Sous les applaudissements du public, l’animateur a clôturé la causerie-spectacle avec un hommage au talentueux percussionniste Georges Rodriguez. En effet, ce dernier a été l’un des pionniers des percussionnistes haïtiens au Québec. Il y a formé plusieurs générations de musiciens dans l’art du tambour. La SRDMH et KEPKAA ont offert à monsieur Georges Rodrigues une plaque d’honneur et mérite en guise de remerciement pour son inestimable contribution à l’épanouissement de la culture populaire haïtienne à Montréal. Un certificat d’honneur a été remis à la chorégraphe Shérane Figaro, au tambourineur Ronald Nazaire et son groupe Rara Solèy, ainsi qu’au professeur Dauphin.
Renel Exentus
1–L’idée d’organiser une causerie-spectacle sur l’Art du tambour Haïtien est venue du compositeur et pianiste classique David Bontemps.
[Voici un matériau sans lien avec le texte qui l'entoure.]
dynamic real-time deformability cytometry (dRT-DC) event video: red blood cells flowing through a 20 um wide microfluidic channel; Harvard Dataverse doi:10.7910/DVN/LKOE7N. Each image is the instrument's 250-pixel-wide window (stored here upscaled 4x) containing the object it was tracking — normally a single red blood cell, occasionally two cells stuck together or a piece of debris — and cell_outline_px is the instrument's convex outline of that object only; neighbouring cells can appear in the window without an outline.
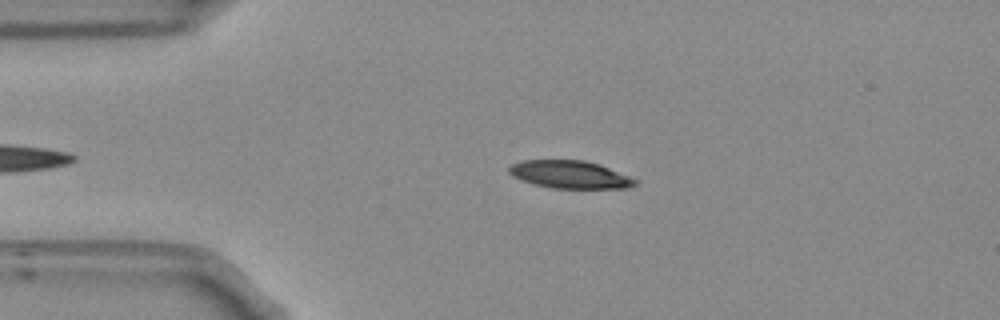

2-Crée en 2013, le groupe Rara Solèy s’intéresse à la promotion et la conservation de la culture populaire haïtienne. Il est très actif dans le monde musical montréalais. Il a participé dans beaucoup de foires et festivals de musique notamment au Festival de Jazz de Montréal en 2024. Pour plus de précision, voir le lien suivant : https://www.rarasoley.com/
La talentueuse danseuse et chorégraphe Shérane Figaro est professeure de danse haïtienne contemporaine à Montréal depuis plusieurs années. Elle se sert du symbolisme des éléments de la danse traditionnelle pour explorer l’humain. Pour plus de précision, voir le lien suivant : https://signelaval.com/fr/repertoire-culturel/sherane-figaro
3-Jacques Roumain a écrit en 1945 « Le sacrifice du tambour Assotor ». Pour plus de précision, voir ROUMAIN (Jacques), Œuvres complètes. Édition critique présentée et établie par Léon-François Hoffmann et Yves Chemla. Paris : Planète Libre, CNRS éditions ; ITEM, 2018, 1587 p. – ISBN 9778-2-271-08802-4
4-Pour plus de précision, voir Edina Bernard (2010). 1905-1945, L’art moderne. Larousse. Voir également l’article : IMAGISTES : La doctrine – Encyclopædia Universalis
5-La citation originale de Sartre est « l’enfer, c’est les autres ». Elle est tirée son roman Huis Clos publié en 1947.